So, you may have noticed I haven’t been blogging much. Oh, you hadn’t noticed? OK, fair enough. No, this isn’t a blog about the Mike Leigh film. Or testicles. Well, maybe it’s slightly about testicles, but not in the way you were hoping. Off you trot.
OK, the rest of you, hello! Yes, I’m not blogging very much. I am a tightly wound knot of seething raging anxst and my mojo has been snagged in the tangles and can’t work free just at present. If I tug hard, I get a giant snarl – do any of you knit? Have any of you tried to find the end of the yarn in a centre-pull ball and got what we knittery types cheerfully call ‘yarn-barf’? Like that, only with off-topic wailing.
Let’s just pick a snarl and thrash our way about in it.
H’s Grandmother’s funeral upset me, in a way that his Grandfather’s funeral really didn’t. Grandfather’s funeral and memorial celebration the next month were extremely moving, powerful, beautiful, funny, occasions, and it was abundantly clear how loved, how missed, how memorable, he was.

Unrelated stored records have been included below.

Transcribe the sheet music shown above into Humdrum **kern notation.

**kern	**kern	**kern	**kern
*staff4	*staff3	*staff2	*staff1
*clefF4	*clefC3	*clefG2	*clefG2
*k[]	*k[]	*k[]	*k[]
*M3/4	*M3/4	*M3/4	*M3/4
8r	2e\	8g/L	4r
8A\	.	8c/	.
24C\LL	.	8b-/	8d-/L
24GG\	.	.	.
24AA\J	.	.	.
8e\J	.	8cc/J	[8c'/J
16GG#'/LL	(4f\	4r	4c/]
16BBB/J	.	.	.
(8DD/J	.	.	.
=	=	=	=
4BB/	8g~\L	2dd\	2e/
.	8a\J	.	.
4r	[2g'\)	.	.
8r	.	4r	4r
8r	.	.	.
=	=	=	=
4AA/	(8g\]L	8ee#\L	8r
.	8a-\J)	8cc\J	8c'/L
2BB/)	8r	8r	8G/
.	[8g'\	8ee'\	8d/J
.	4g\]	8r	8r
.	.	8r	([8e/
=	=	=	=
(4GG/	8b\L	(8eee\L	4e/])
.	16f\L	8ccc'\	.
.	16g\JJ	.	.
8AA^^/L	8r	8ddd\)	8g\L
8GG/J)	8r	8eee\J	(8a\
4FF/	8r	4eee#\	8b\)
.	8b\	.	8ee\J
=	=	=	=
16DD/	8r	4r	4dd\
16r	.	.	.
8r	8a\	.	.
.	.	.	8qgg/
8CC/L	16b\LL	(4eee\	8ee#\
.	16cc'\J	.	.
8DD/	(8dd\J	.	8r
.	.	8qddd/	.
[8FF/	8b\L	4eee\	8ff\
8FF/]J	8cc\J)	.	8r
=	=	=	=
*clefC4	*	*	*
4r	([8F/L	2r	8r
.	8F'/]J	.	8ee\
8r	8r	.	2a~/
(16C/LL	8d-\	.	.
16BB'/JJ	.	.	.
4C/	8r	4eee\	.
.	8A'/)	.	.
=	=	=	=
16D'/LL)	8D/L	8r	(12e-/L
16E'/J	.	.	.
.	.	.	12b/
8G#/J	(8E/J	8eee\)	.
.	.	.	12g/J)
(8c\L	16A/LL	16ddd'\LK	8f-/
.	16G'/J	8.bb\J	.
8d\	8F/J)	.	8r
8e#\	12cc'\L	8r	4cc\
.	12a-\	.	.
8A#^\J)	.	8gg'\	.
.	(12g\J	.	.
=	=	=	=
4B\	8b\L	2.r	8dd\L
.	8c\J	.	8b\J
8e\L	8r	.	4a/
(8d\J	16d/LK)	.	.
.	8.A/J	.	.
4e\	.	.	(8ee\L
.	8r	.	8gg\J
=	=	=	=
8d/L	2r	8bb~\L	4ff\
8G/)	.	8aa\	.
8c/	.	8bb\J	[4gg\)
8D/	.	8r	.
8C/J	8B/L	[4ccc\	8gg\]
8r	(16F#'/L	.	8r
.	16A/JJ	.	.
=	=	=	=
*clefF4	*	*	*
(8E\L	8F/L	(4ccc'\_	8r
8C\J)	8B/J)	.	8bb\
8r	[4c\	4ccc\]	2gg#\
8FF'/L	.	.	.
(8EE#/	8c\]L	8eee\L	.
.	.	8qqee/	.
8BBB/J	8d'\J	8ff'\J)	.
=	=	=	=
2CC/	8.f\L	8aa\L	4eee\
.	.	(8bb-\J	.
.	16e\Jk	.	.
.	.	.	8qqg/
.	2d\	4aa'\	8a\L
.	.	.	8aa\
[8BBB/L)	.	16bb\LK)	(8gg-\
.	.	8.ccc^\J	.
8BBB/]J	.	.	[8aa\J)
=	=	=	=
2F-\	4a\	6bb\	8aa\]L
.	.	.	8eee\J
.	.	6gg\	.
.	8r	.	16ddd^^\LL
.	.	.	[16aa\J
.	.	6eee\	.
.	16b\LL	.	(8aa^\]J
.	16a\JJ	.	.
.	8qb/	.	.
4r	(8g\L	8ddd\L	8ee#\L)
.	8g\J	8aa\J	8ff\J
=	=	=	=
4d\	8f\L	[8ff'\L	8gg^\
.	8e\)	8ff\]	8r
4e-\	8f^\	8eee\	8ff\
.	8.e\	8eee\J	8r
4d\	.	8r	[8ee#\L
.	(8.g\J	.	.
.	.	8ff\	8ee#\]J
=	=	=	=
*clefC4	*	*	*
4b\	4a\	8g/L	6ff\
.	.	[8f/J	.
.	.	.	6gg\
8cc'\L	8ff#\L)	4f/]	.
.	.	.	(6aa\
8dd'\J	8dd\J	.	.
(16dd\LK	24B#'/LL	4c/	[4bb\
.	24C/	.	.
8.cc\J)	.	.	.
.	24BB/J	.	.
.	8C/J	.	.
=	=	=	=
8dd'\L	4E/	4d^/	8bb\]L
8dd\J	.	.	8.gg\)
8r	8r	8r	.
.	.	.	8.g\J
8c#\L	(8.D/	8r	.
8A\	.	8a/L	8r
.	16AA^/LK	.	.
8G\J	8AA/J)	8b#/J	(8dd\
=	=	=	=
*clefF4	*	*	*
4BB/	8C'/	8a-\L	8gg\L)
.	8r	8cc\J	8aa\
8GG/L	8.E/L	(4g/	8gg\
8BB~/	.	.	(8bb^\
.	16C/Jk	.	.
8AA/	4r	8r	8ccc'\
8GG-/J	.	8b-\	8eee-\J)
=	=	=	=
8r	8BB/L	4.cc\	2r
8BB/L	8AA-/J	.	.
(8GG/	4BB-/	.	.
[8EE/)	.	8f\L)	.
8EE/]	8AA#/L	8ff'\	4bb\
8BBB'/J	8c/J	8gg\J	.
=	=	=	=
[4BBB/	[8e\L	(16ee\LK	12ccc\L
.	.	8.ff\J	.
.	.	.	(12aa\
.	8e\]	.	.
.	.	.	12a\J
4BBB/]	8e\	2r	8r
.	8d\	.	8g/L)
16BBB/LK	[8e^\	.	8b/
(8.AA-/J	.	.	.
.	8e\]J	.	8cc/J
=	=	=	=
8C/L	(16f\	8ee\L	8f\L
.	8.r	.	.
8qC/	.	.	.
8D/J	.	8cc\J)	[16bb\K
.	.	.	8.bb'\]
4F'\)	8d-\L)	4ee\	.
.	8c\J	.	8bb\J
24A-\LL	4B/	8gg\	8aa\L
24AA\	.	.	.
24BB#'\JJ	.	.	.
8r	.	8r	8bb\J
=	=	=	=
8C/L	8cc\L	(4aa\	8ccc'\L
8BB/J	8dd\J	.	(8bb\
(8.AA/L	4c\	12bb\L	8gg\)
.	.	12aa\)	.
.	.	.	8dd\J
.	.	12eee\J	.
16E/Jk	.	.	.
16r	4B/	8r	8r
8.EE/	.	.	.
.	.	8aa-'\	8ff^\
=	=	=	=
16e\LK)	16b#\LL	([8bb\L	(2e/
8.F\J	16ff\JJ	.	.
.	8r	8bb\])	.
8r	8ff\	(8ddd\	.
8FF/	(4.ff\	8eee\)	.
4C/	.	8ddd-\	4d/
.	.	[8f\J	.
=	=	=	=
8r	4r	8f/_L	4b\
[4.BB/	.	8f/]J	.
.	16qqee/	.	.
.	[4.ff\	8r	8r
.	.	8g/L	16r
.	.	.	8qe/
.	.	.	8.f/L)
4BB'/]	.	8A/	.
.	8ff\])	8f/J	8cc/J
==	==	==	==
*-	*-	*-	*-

I cried, I still miss him, I found both events comforting and joyous, and I think a lot of other people did too. This was Grandfather. He was wonderful. He is part of us all.
Grandmother’s funeral was small and quiet, which is probably what she would’ve liked, so it’s not that at all (Grandfather’s funeral was also small and quiet (memorial celebration, not so much)). The people who spoke, her friends, her co-religionists, who’d known her from a young bride, simply had very little to say about her. The conductor of the service (who was one of those who’d known her all her adult life), get this, spent more time reminding us of the schedule for the afternoon and where we had to be when than eulogising her.

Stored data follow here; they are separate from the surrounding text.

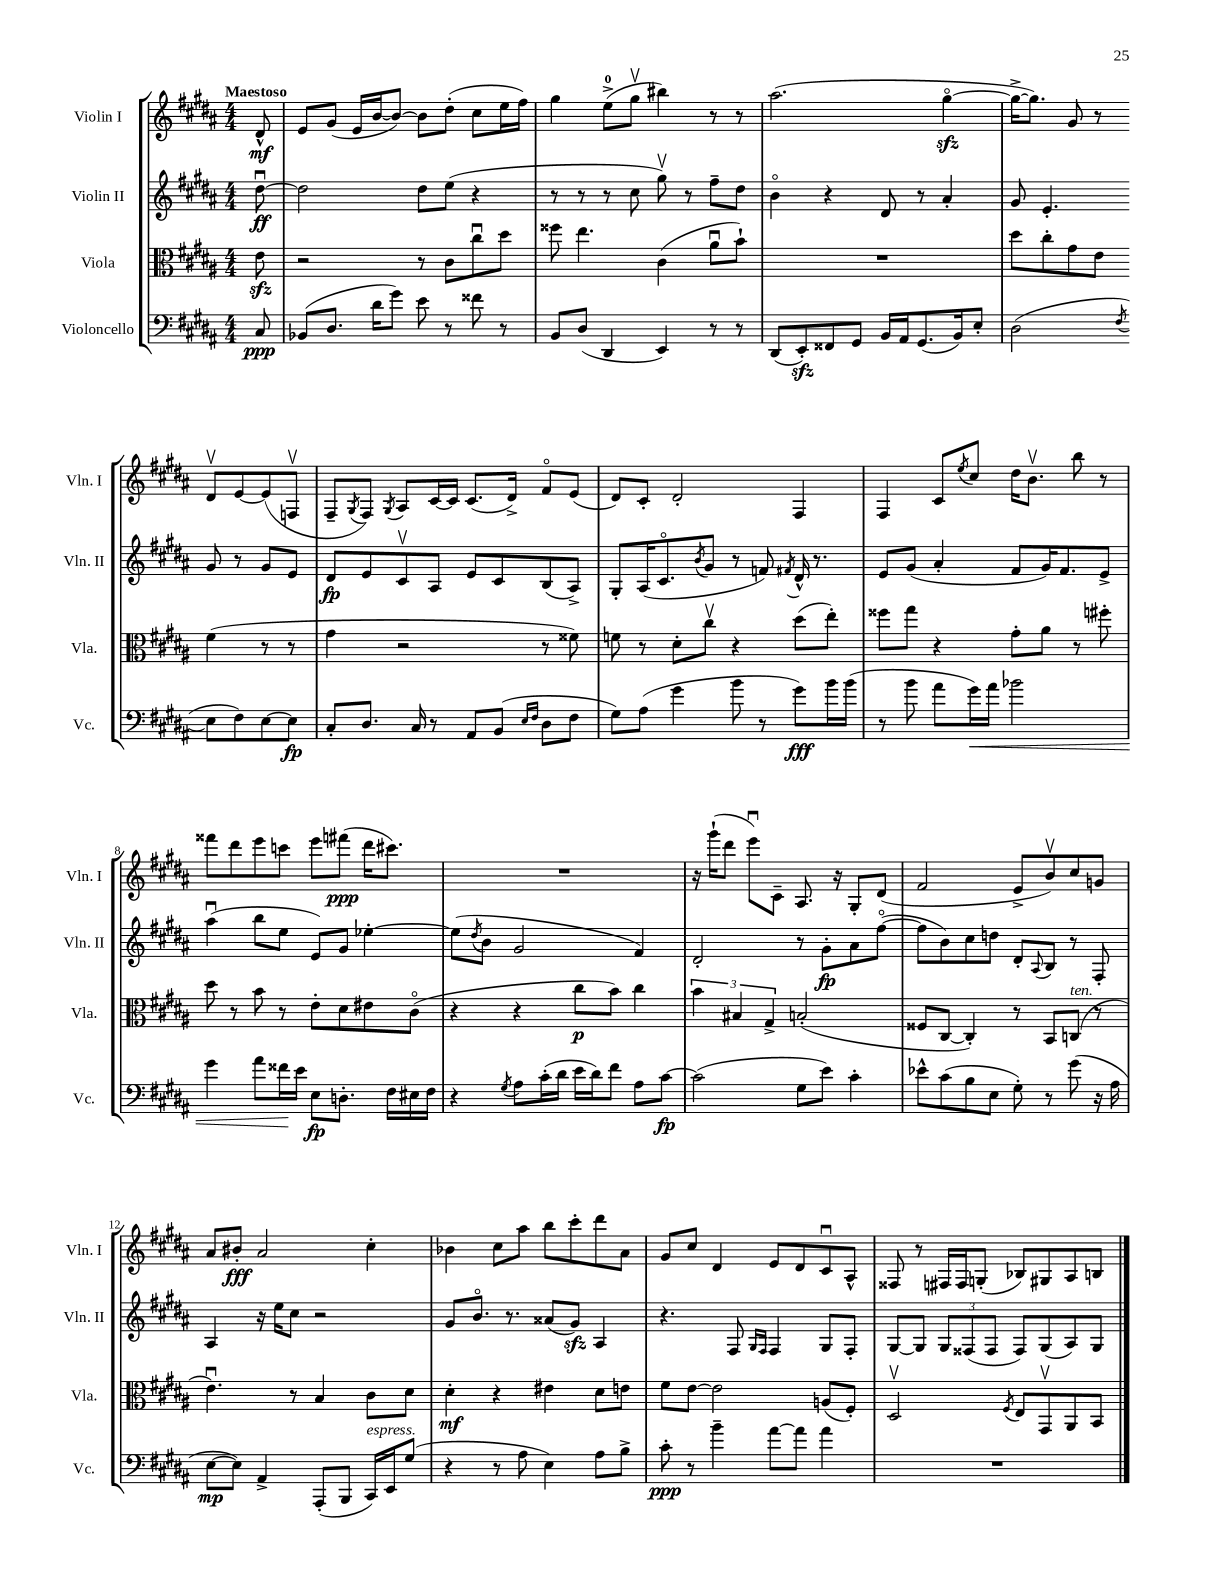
<<
\new StaffGroup <<
\new Staff = "s0" \with { instrumentName = "Violin I" shortInstrumentName = "Vln. I" } {
    \clef treble \key b \major \numericTimeSignature \time 4/4 \partial 8 \tempo "Maestoso"
    dis'8-^\mf |
    e'8 gis'8( e'16 b'16~ b'8~) b'8 dis''8-.( cis''8 e''16 fis''16) |
    gis''4 e''8-0->( gis''8\upbow bis''4) r8 r8 |
    ais''2.( gis''4~\flageolet\sfz |
    gis''16~-> gis''8.) gis'8 r8 dis'8\upbow e'8~ e'8( f8\upbow |
    fis8-- \acciaccatura { gis8 } fis8) \acciaccatura { gis8 } ais8 cis'16~ cis'16 cis'8.( dis'16->) fis'8\flageolet e'8( |
    dis'8) cis'8-. dis'2-. fis4 |
    fis4 cis'8 \acciaccatura { e''8 } cis''8 dis''16 b'8.\upbow b''8 r8 |
    fisis'''8 dis'''8 e'''8 c'''8 e'''8 fis'''8\ppp( dis'''16 cis'''8.) |
    R1 |
    r16 gis'''16-!( dis'''8 e'''8\downbow) cis'8-- ais8. r16 gis8-. dis'8( |
    fis'2 e'8-> b'8\upbow) cis''8 g'8 |
    ais'8 bis'8-.\fff ais'2 cis''4-. |
    bes'4 cis''8 ais''8 b''8 cis'''8-. dis'''8 ais'8 |
    gis'8 cis''8 dis'4 e'8 dis'8 cis'8\downbow ais8-^ |
    fisis8 r8 fis16 fis16 g8-.( bes8) gis8 ais8 b8 \bar "|." |
}
\new Staff = "s1" \with { instrumentName = "Violin II" shortInstrumentName = "Vln. II" } {
    \clef treble \key b \major \numericTimeSignature \time 4/4 \partial 8
    dis''8~\downbow\ff |
    dis''2 dis''8 e''8( r4 |
    r8 r8 r8 cis''8 gis''8\upbow) r8 fis''8-- dis''8 |
    b'4\flageolet r4 dis'8 r8 ais'4-. |
    gis'8 e'4.-. gis'8 r8 gis'8 e'8 |
    dis'8\fp e'8 cis'8\upbow ais8 e'8 cis'8 b8( ais8->) |
    gis8-. ais16( cis'8.\flageolet \acciaccatura { b'8 } gis'8 r8 f'8) \acciaccatura { fis'8 } dis'16-^ r8. |
    e'8 gis'8( ais'4-. fis'8 gis'16) fis'8. e'8-> |
    ais''4\downbow( b''8 e''8 e'8) gis'8 ees''4~-. |
    ees''8( \acciaccatura { dis''8 } b'8 gis'2 fis'4) |
    dis'2-. r8 gis'8-.\fp ais'8 fis''8~\flageolet( |
    fis''8 b'8) cis''8 d''8 dis'8-. \appoggiatura { ais8 } b8 r8 fis8-. |
    ais4 r16 e''16 cis''8 r2 |
    gis'8 b'8.\flageolet r8. aisis'8( gis'8\sfz) ais4 |
    r4. fis8 \grace { gis16 fis16 } fis4 gis8 fis8-. |
    gis8~ gis8 \tuplet 3/2 { gis8 fisis8( fisis8 } fisis8) gis8( ais8) gis8 \bar "|." |
}
\new Staff = "s2" \with { instrumentName = "Viola" shortInstrumentName = "Vla." } {
    \clef alto \key b \major \numericTimeSignature \time 4/4 \partial 8
    e'8\sfz |
    r2 r8 cis'8 cis''8\downbow dis''8 |
    fisis''8 e''4. cis'4( ais'8\downbow b'8-!) |
    R1 |
    dis''8 cis''8-. gis'8 e'8 fis'4( r8 r8 |
    gis'4 r2 r8 fisis'8) |
    f'8 r8 dis'8-. cis''8\upbow r4 dis''8( e''8-.) |
    fisis''8 gis''8 r4 gis'8-. ais'8 r8 fis''8-. |
    dis''8 r8 b'8 r8 e'8-. dis'8 eis'8 cis'8\flageolet( |
    r4 r4 cis''8\p b'8) cis''4 |
    \tuplet 3/2 { b'4 bis4 gis4-> } b2-.( |
    fisis8 cis8~ cis4-.) r8 b,8 c8^\markup { \italic "ten." }( r8 |
    e'4.\downbow) r8 b4 cis'8 dis'8 |
    dis'4-.\mf r4 eis'4 dis'8 e'8 |
    fis'8 e'8~ e'2 a8( fis8-.) |
    dis2\upbow \acciaccatura { fis8 } e8 gis,8\upbow ais,8 b,8 \bar "|." |
}
\new Staff = "s3" \with { instrumentName = "Violoncello" shortInstrumentName = "Vc." } {
    \clef bass \key b \major \numericTimeSignature \time 4/4 \partial 8
    cis8\ppp |
    bes,8( dis8. dis'16 gis'8) e'8 r8 fisis'8 r8 |
    b,8 dis8( dis,4 e,4) r8 r8 |
    dis,8( e,8-.\sfz) fisis,8 gis,8 b,16 ais,16 gis,8.( b,16) e8-. |
    dis2( \acciaccatura { fis8 } e8 fis8) e8~ e8\fp |
    cis8-. dis8. cis16 r8 ais,8 b,8( \grace { e16 fis16 } dis8 fis8 |
    gis8) ais8( gis'4 b'8 r8 gis'8\fff) b'16 b'16( |
    r8 b'8 ais'8 gis'16\<) ais'16 bes'2 |
    gis'4 ais'8 fisis'16\! e'16 e8\fp d8.-. fis16 eis16 fis16 |
    r4 \acciaccatura { gis8 } ais8 cis'16-.( dis'16 e'16 dis'16) fis'8 ais8 cis'8~\fp |
    cis'2( gis8 e'8) cis'4-. |
    ees'8-^ cis'8( b8 e8 gis8-.) r8 gis'8( r16 ais16 |
    e8~\mp e8) ais,4-> ais,,8-.( b,,8 cis,16^\markup { \italic "espress." }) e,16 gis8( |
    r4 r8 ais8 e4) ais8 b8-> |
    cis'8-.\ppp r8 b'4-- ais'8~ ais'8 ais'4 |
    R1 \bar "|." |
}
>>
>>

We had letters from Grandmother’s cousins reminiscing about what a funny delightful young woman she’d been, but this radiant creature didn’t feature in the funeral at all. She’d somehow been wiped out by marriage and motherhood. And now old age and death had wiped out the private, quiet, lady, who wrote good letters and loved music and flowers and among whose scraps of paper we found a beautiful poem she had written on the back of an envelope and buried in her desk. All that was left was this hollow shell – supported her husband in his work. Raised several children. Died. That was all the people who’d known her best and longest could say for her, on the day we buried her in the same grave as her husband, with her children and grandchildren standing there listening.
(I told H, if I get a funeral like that, I’m climbing out of the casket to make a fuss, I swear. I’d rather be remembered with shudders as the book-obsessed cantankerous old mad cat-lady with the tongue like a razor I shall insist on being than remembered so perfunctorily).
This is the poem my MiL asked me to read at the graveside:
by Thomas Hardy
I am the family face;
Flesh perishes, I live on,
Projecting trait and trace
Through time to times anon,
And leaping from place to place
The years-heired feature that can
In curve and voice and eye
Despise the human span
Of durance – that is I;
The eternal thing in man,
That heeds no call to die.
The reason given for my reading it, instead of H? I am good at reading aloud, I understand poetry, I wouldn’t make a hash of the sense of it coping with the enjambed lines, interesting syntax, and metrical variations. I can cry and still speak clearly. I am not particularly self-conscious about public speaking (I read it very well, thank you). H’s poem was easier, but considerably less apropos for him. He should’ve read Heredity. I could have coached him, if we’d been sent the text sooner. He’s the one who looks like his mother, and therefore like his Grandmother. I’m the barren wife who has slammed a portcullis in the path of this particular family face, and as long as H stays loyal to me, there ain’t gonna be no leaping over oblivion. Call to die, heeded. Human span of durance, all you’re going to bloody get.
So, there’s that. Grandmother’s actual memorable self has pretty much disappeared, probably in large part because she married and had kids, but we’ll remember and celebrate that above all things, even as we forget what made her unique. Get the barren one to make the point especially. Then we can all look at her as she reads it, and at her husband’s family face, and back at her, and appreciate the fuck out of that irony.